Znaleziono 0 artykułów
18.08.2023

Michelle Pfeiffer świętuje zdobycie trzech milionów obserwatorów selfie bez makijażu

18.08.2023
Michelle Pfeiffer (Fot. Getty Images)

Michelle Pfeiffer, wieloletnia zwolenniczka naturalności i zdrowego trybu życia, ponownie zaprezentowała się w wydaniu no-make up. Z okazji zdobycia trzech milionów obserwujących na Instagramie, aktorka podzieliła się nowym selfie, na którym zachwyca swoją promienną cerą.

Michelle Pfeiffer celebruje naturalność w selfie bez makijażu

65-letnia Michelle Pfeiffer wielokrotnie pokazywała się w naturalnym wydaniu, dowodząc, że w każdym wieku można wyglądać pięknie. Aktorka ostatnio świętowała zdobycie tzrech milionów obserwujących na Instagramie i z tej okazji podzieliła się zdjęciem, na którym pozuje bez makijażu, w klasycznej szarej bluzie i włosach pozostawionych w lekkim nieładzie. Zdjęcie podpisała: „3 miliony obserwujących. Dziękuję wszystkim, że jesteście tutaj”. Naturalne piękno i promienna, nieskazitelna cera aktorki zachwyciły fanów, którzy pozostawili pod jej zdjęciem wiele pozytywnych wpisów. „Ty naprawdę się nie starzejesz”, „Piękna w środku i na zewnątrz”, „Jesteś czystym złotem”, komentowali.

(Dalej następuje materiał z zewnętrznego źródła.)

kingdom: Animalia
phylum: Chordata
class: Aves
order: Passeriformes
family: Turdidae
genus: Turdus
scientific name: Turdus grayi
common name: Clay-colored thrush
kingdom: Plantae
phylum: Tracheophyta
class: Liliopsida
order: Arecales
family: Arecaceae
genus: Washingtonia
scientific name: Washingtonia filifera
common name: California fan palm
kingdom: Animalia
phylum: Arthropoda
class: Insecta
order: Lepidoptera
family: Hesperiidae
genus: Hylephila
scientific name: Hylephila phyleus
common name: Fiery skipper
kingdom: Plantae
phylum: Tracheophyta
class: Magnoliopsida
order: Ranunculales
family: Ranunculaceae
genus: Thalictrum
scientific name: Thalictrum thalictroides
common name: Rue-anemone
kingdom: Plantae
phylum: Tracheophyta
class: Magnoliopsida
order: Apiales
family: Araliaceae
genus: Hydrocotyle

Michelle należy do grona dojrzałych gwiazd, które regularnie prezentują swoje naturalne wdzięki w mediach społecznościowych, dzieląc się zdjęciami bez retuszu. Oprócz niej, w naturalnym wydaniu mogliśmy podziwiać także Sharon Stone, Gwyneth Paltrow czy Julianne Moore.

Aktorka od wielu lat jest zwolenniczką podkreślania naturalności i zdrowego stylu życia, niezależnie od wieku. W wywiadach podkreśla, że gdy decyduje się na makijaż, wybiera produkty o jak najkrótszych listach składników - do jej ulubieńców należą m.in. produkty pielęgnacyjne Sodashi. Dodatkowo, przestrzega diety wegetariańskiej oraz regularnie ćwiczy, uprawiając jogę, pilates i bieganie.

Kariera aktorska Michelle Pfeiffer: Stałam się tak wybredna, że nie nadawałam się do zatrudnienia

Michelle Pfeiffer rozpoczęła swoją karierę aktorską w latach 80., zdobywając rozgłos rolą Sukie w filmie na podstawie powieści Johna Updike’a „Czarownice z Eastwick”. Choć była trzykrotnie nominowana do Oscara, ostatecznie nigdy nie otrzymała statuetki. W pewnym momencie jej kariera spowolniła - w wywiadzie dla Interview Magazine z 2017 roku, aktorka wyznała, że wraz z wiekiem i doświadczeniem, zaczęła bardziej uważać na role, które przyjmuje. W podcaście The Skinny Confidential Him & Her zdradziła, że teraz podejmuje się jedynie projektów, które stanowią dla niej wyzwanie lub pozwalają jej pracować z ludźmi, których lubi. Dodała, że jej agenci nazywają ją „Dr No”, nie z powodu niechęci do przyjmowania ról, lecz dlatego, że gdy się już na nie decyduje, praca wymaga od niej pełnego zaangażowania od samego początku.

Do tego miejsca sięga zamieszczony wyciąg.